Development Environment

Install Java and Kotlin

Install a Java 17 SDK from IntelliJ.

Install Maven

This package uses Maven for dependency management.

Download Maven for the official website.

Running Local

Step 1: Create module from existing source

  1. From the File menu, choose File->New->Module from existing sources
  2. In the resulting dialog, select grupo-3-tacs/pom.xml
  3. Click Ok

Note that Intellij may take some time rebuilding package indexes. When you open any file, if prompted to "Trust" the package, then do so.

Step 2: Rebuild all packages

  1. In the project explorer, right-click grupo-3-tacs [schedutn]
  2. Choose Rebuild Module 'schedutn'

Step 3: Launch the REST service

  1. In the project explorer, choose scheduler
  2. Drill down through the folders until you find SchedulerApplication
  3. Right-click SchedulerApplication and choose Run 'SchedulerApplication'
  4. Verify that the service is running by opening a browser and navigating to http://localhost:8080/scheduler-docs
  5. If you see the Swagger UI, then the service is running.

Design

Domain

The domain is the core of the application.
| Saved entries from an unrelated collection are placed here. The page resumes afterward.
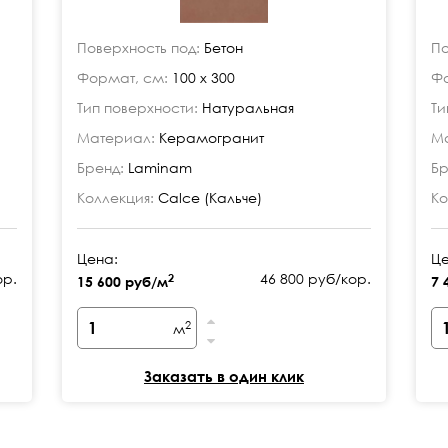
Поверхность под:
Бетон
По
Формат, см:
100 x 300
Фо
Тип поверхности:
Натуральная
Ти
Материал:
Керамогранит
Ма
Бренд:
Laminam
Бр
Коллекция:
Calce (Кальче)
Ко
Цена:
Це
ор.
46 800 руб/кор.
2
15 600 руб/м
7 
2
м
Заказать в один клик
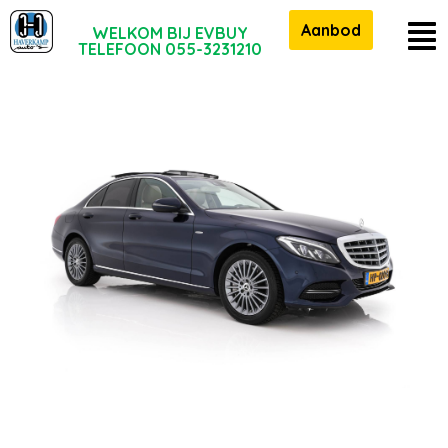
Aanbod
WELKOM BIJ EVBUY
TELEFOON 055-3231210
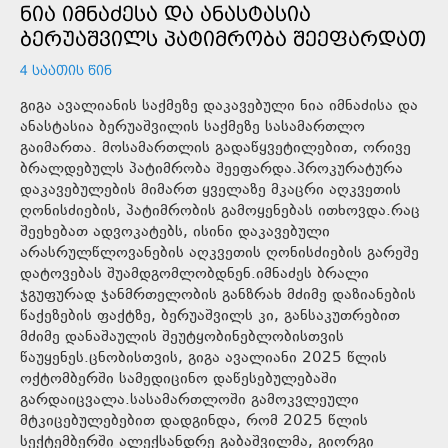
ᲜᲘᲐ ᲘᲛᲜᲐᲫᲔᲡᲐ ᲓᲐ ᲐᲜᲐᲡᲢᲐᲡᲘᲐ
ᲑᲔᲠᲣᲐᲨᲕᲘᲚᲡ ᲞᲐᲢᲘᲛᲠᲝᲑᲐ ᲨᲔᲔᲤᲐᲠᲓᲐᲗ
4 ᲡᲐᲐᲗᲘᲡ ᲬᲘᲜ
გიგა ავალიანის საქმეზე დაკავებული ნია იმნაძისა და
ანასტასია ბერუაშვილის საქმეზე სასამართლო
გაიმართა. მოსამართლის გადაწყვეტილებით, ორივე
ბრალდებულს პატიმრობა შეეფარდა.პროკურატურა
დაკავებულების მიმართ ყველაზე მკაცრი აღკვეთის
ღონისძიების, პატიმრობის გამოყენებას ითხოვდა.რაც
შეეხებათ ადვოკატებს, ისინი დაკავებული
არასრულწლოვანების აღკვეთის ღონისძიების გარეშე
დატოვებას შუამდგომლობდნენ.იმნაძეს ბრალი
ჯგუფურად ჯანმრთელობის განზრახ მძიმე დაზიანების
წაქეზების ფაქტზე, ბერუაშვილს კი, განსაკუთრებით
მძიმე დანაშაულის შეუტყობინებლობისთვის
წაუყენეს.ცნობისთვის, გიგა ავალიანი 2025 წლის
ოქტომბერში სამედიცინო დაწესებულებაში
გარდაიცვალა.სასამართლოში გამოკვლეული
მტკიცებულებებით დადგინდა, რომ 2025 წლის
სექტემბერში ალექსანდრე გაბაშვილმა, გიორგი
It contains the business logic and the entities that are used to model the application.

Domain

We identified our main entities as Event which represents a scheduling and Option the possible dates for the event. We have a model for represent these entities, but what we actually need to do is schedule events, enable/disable voting and vote for options.

Sometimes it just isn't a thing.

-- Eric Evans in Domain-Driven Design

Evans discusses the idea of Domain Service operations that don’t have a natural home in an entity or value object.

Repository Pattern

We’ll use the Repository pattern, a simplifying abstraction over data storage, allowing us to decouple our model layer from the data layer. This simplifying abstraction makes our system more testable by hiding the complexities of the database.

Repository Pattern

Spring Boot and Service Layer

There are differences between orchestration logic, business logic, and interfacing code, and we will use the Service Layer pattern to take care of orchestrating our workflows and defining the use cases of our system.

Service Layer

The service layer will become the main way into our app shows what we’re aiming for: we’re going to add a Spring Boot API that will talk to the service layer, which will serve as the entrypoint to our domain model.

Aggregates and Consistency Boundaries

Revisiting our domain model to talk about invariants and constraints, and see how our domain objects can maintain their own internal consistency, both conceptually and in persistent storage.

Adding the Schedule aggregate, shows a preview of where we're headed. We will introduce a new model object called Schedule, which will wrap our event, and multiple options. And our Domain Services will be available as Schedule methods instead.

Aggregates and Consistency Boundaries

As we don't want to hold a lock over the entire Events collection neither the Option, but just for one particular. We will use a version attribute on our Schedule model. This will act as a marker for the whole state change being complete and to use it as the single resource that concurrent workers can fight over. This is a optimistic concurrency control.